Why drill if you can sample?

Exiting news from the oil&gas and geothermal E&P keep coming in about In-Situ investigations striving for least errors in measuring fluid characters. In-Situ analyses accelerated due to nano-technology and the frontier to bring the laboratory to or within source is wide open but, is it ready and can you rely for tomorrows custody transfers in the supply and demand of production?

Field pvt in collaboration with other companies recognizes the errors when fluids are getting disturbed either by taking a sample from source or injecting into the analytical instrument. Both disturbances can be good for about 7% error each.

The source of disturbance error can be found in the interactions of molecules in the fluids and in geological hydrocarbon layers that can be numerous. For example; character like the boiling point of methane alone is around minus 160 degC but within a slight mixture it can go to

-40 degC. What are the molecular interactions of formation fluids at higher temperatures where the composition of the fluids varies from N2, methane CO2, ethane, H2S to more then C36+? Is the molecular combination saturated or unsaturated, is it above or below fluid phase critical points, do the in-situ measurements matches what you pump into a tanker or export line, does the measured downhole fluid ratio’s like GOR matches your surface production ratio and what are the errors between something measured at high temperatures and standard temperature required for custody transfers?

Wells flowing constant has constant errors but what happens when a well production behaviour changes, like many wells?
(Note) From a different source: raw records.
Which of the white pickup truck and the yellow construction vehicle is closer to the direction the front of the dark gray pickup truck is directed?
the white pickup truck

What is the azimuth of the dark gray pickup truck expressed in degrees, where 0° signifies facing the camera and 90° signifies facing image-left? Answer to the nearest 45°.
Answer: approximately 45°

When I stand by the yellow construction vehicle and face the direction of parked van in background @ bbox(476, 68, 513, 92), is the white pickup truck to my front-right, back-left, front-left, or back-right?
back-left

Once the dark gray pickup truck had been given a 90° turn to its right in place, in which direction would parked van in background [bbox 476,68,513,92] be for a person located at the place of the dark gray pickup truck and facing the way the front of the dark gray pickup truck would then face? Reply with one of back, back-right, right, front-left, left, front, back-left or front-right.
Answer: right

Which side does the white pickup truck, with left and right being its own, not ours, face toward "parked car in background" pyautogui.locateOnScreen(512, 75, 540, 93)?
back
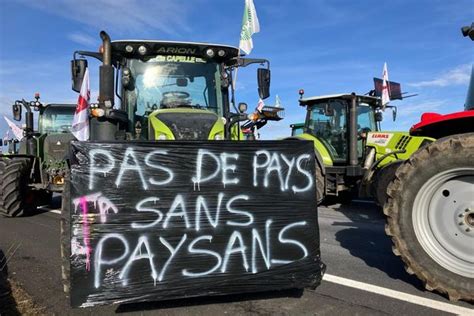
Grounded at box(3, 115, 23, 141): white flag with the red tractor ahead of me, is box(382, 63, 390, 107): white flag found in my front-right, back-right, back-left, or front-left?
front-left

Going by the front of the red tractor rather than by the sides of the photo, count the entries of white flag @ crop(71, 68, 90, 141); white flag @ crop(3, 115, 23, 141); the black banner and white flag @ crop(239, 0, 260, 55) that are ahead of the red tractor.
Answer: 0

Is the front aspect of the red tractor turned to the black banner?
no

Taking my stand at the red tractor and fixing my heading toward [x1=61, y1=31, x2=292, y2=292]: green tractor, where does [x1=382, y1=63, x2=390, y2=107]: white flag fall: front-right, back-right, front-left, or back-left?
front-right

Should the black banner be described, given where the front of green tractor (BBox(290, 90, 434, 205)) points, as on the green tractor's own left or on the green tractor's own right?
on the green tractor's own right

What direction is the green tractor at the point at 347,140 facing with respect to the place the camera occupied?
facing the viewer and to the right of the viewer

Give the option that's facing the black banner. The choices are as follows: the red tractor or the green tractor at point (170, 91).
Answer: the green tractor

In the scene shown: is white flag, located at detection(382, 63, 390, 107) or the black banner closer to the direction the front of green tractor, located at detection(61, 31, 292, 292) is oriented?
the black banner

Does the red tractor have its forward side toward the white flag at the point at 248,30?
no

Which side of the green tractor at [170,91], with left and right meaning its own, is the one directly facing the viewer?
front

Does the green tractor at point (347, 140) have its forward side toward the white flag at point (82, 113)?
no

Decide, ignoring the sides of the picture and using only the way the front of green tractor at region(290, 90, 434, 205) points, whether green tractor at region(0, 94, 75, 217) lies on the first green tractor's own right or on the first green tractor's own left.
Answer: on the first green tractor's own right

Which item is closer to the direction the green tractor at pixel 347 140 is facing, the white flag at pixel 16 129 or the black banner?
the black banner
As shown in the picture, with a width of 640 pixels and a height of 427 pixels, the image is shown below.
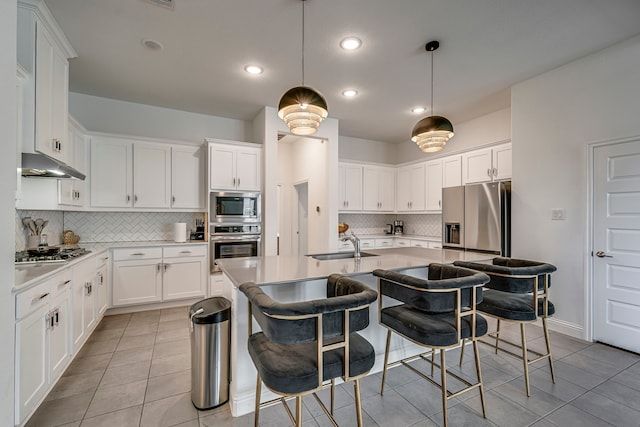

The above two errors of nearly 15% can put a mass flow meter out of calibration range due to many droplets or bubbles.

Our collaboration has proven with classic techniques of sampling and wellsite fluid phase analyses a dynamic approach to find errors based

on: bring the laboratory to the wellsite or sampling points and measure on ‘what you see is what you get’. Some has called it a mini-well-test of obtaining quality before quantity has lead the operating companies to re-invent work procedures with the benefit of reducing costs; like no mobilization of drilling rigs, stimulation and production units by finding the missing production.